Tak Memiliki Wewenang Anulir Perda Intoleran atau SARA, Mendagri Tito Karnavian Ajak Masyarakat Gugat ke MA
Menteri Dalam Negeri (Mendagri) Tito Karnavian (Antara)

Bagikan:

JAKARTA - Menteri Dalam Negeri (Mendagri) Muhammad Tito Karnavian mengatakan, masyarakat dapat melakukan gugatan pada peraturan daerah (Perda) yang dinilai intoleran.

Gugatan dapat dilayangkan dengan melakukan uji materi ke Mahkamah Agung (MA).

Hal ini disampaikan Mendagri Tito di sela penandatangan SKB tentang Penggunaan Pakaian Seragam dan Atribut Bagi Peserta Didik, Pendidik dan Tenaga Kependidikan di Lingkungan Sekolah secara daring, Rabu, 3 Februari. 

“Mekanisme lainnya, yakni gugatan dari pihak ketiga atau pihak yang dianggap berbeda pendapat tentang perda dimaksud (intoleran), diajukan ke MA, karena untuk setingkat perda yang menguji adalah MA," tegas Tito dilansir Antara

Tugas Kemendagri adalah melakukan pembinaan dan mendorong dilakukan revisi pada perda tersebut di DPRD.

Sejauh ini, pihaknya sudah menugaskan Dirjen Politik dan Pemerintahan Umum untuk mengevaluasi dan mengkaji tentang peraturan daerah yang berbau intoleransi. 

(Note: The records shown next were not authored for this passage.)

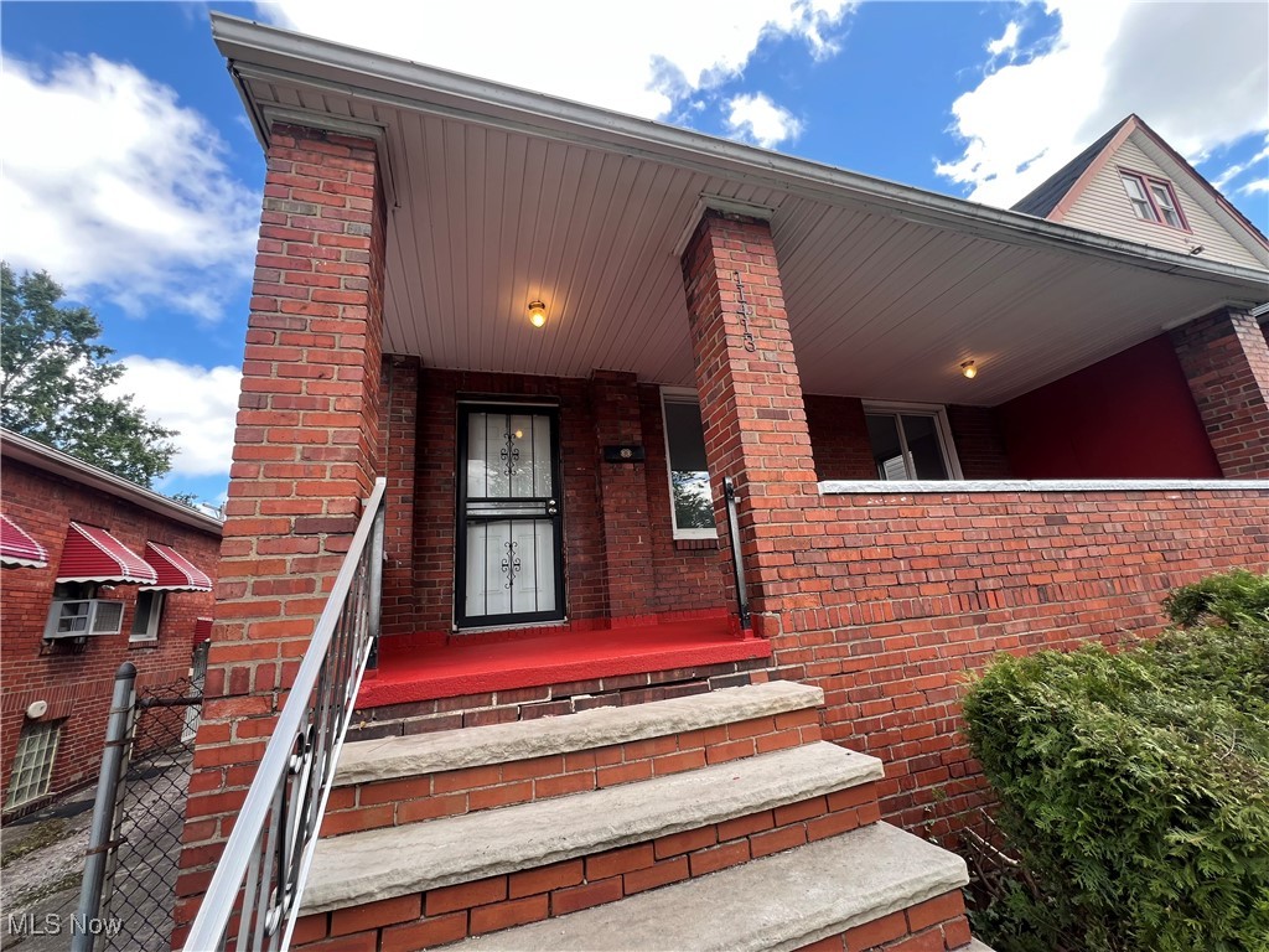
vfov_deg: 89.9
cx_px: 634
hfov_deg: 106.2
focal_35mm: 13
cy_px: 476
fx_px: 477
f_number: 1.8
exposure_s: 1/177
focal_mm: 1.57
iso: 32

“Saya tidak ingin spesifik daerah mana saja dan apa saja temuannya. Namun ada hal lain, kalau dulu Kemendagri dapat menganulir perda yang berbau SARA atau intoleran, tapi dengan keputusan MK pada 2015, Kemendagri tidak lagi mempunyai kewenangan melakukan evaluasi atau menganulir perda yang ditetapkan daerah," paparnya.

Kemendagri juga memiliki tugas pembinaan daerah yang membina dan mengawasi pemda. Ada sejumlah instrumen yang dapat dilakukan dalam rangka untuk mencegah pembentukan Perda SARA atau intoleran, yakni pada saat mekanisme penyusunan rancangan perda.

“Ada kewenangan dari Ditjen Otonomi Daerah untuk melakukan fasilitasi. Jika ada momen atau substansi yang mengarah pada intoleran dan membahayakan, kita bisa melakukan masukan dan koreksi," ujar Tito.

Tujuan dari hal ini yaitu menjaga daerah sesuai dengan nilai pluralisme, toleran dan moderat.

Sejumlah aturan sekolah yang mewajibkan maupun melarang atribut keagamaan berakar dari sejumlah perda yang disinyalir intoleran.


Pemerintah menerbitkan SKB Tiga Menteri yang mengatur tentang Penggunaan Pakaian Seragam dan Atribut Bagi Peserta Didik, Pendidik dan Tenaga Kependidikan di Lingkungan Sekolah yang Diselenggarakan Pemerintah Daerah pada Jenjang Pendidikan Dasar dan Menengah.



Dalam SKB tersebut dijelaskan bahwa penggunaan seragam dengan atribut keagamaan merupakan keputusan pribadi dan bukan keputusan sekolah maupun Pemda.